Und immerhin haben sich die Entwickler viele Gedanken um das Drumherum gemacht, bieten etwa zahlreiche Optionen zum Anpassen der Steuerung und sogar einen Trainingsraum mit einstellbaren Parametern, in dem man sich in Ruhe mit den Charakteren vertraut macht. Auch das Ansehen von Wiederholungen anderer Partien ist eine sinnvolle Idee, das Vorhandensein eines Sprachchats ebenso wie nicht zuletzt das gemeinsame Crossplay von Xbox-One- und PC-Spielern. Freigeschaltete Verzierungen werden beim Verwenden desselben Kontos dabei ebenso plattformübergreifend übernommen wie die Einstellungen von Steuerung, Kamera usw. – das ist natürlich vorbildlich.
Weniger gelungen ist das Spiel allerdings auf der normalen Xbox One; dort blickt man nämlich nicht nur auf spät auftauchende Texturen, sondern auch auf eine unangenehm niedrige Auflösung und eine ähnlich niedrige Bildrate. Viel schlimmer ist jedoch das ständige Stottern, das den Ablauf praktisch durchgehend begleitet sowie erstaunlich große Lag-Verzögerungen in den Bewegungen der Figuren. Technisch ist das so schlecht, dass ich euch im aktuellen Zustand von dieser Fassung dringend abrate! Auf PC ist mir zwar ebenfalls ein auffälliges Stocken begegnet, alles in allem läuft das Spiel dort aber rund.
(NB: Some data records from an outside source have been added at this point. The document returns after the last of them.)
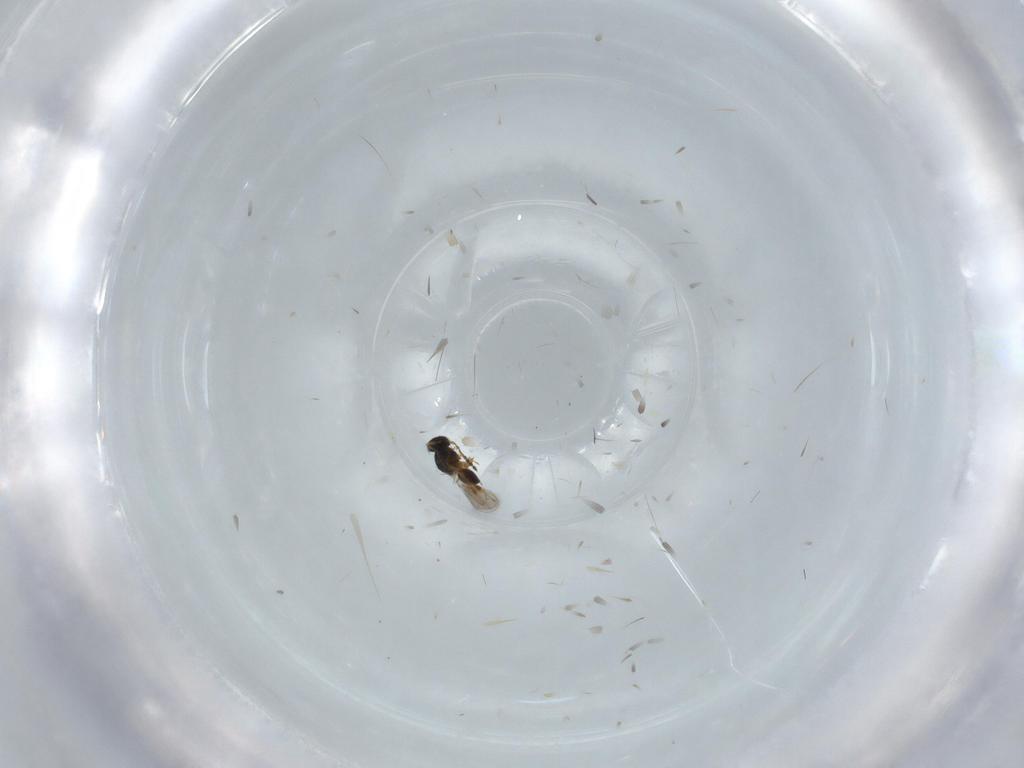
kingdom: Animalia
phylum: Arthropoda
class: Insecta
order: Hymenoptera
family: Platygastridae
Was nicht bedeutet, dass das unübersichtliche Wirrwarr nicht auch dort auf Dauer ermüdend und – viel schlimmer – recht spaßfrei ist. Hat die Kamera ohnehin immer wieder mal Aussetzer, wenn man vor einer Mauer steht, kann man im Handgemenge nämlich kaum Freund und Feind unterscheiden. Das wichtige Timing zum Abwehren von Angriffen gelingt so nicht und auch aufgeschaltete Gegner sind übrigens viel zu schlecht als solche zu erkennen.
Wie wollt ihr spielen?
Am besten funktioniert in Bleeding Edge also nicht das eigentliche Spiel – wohl aber das Erweitern der Charaktere über Mods, von denen man jeweils drei ausrüstet und in einem Set speichert. Neue Mods spült dabei der Zufall ins Inventar: Die verkauft man entweder, um sich irgendwann eine Mod zu leisten, die schon lange auf dem Wunschzettel steht, oder man setzt sie gleich ein. Auf jeden Fall stärkt man auf diese Art eine bevorzugte oder besonders effektive Spielweise. Abgesehen davon gibt es selbstverständlich auch Lackierungen für die Hoverboards, auf denen man umher schwebt, sowie Outfit-Varianten, falls einem der Stil des bevorzugten Kämpfers nicht passt. Immerhin gehören die Figuren zumindest auf den ersten Blick noch mit zum Besten hier.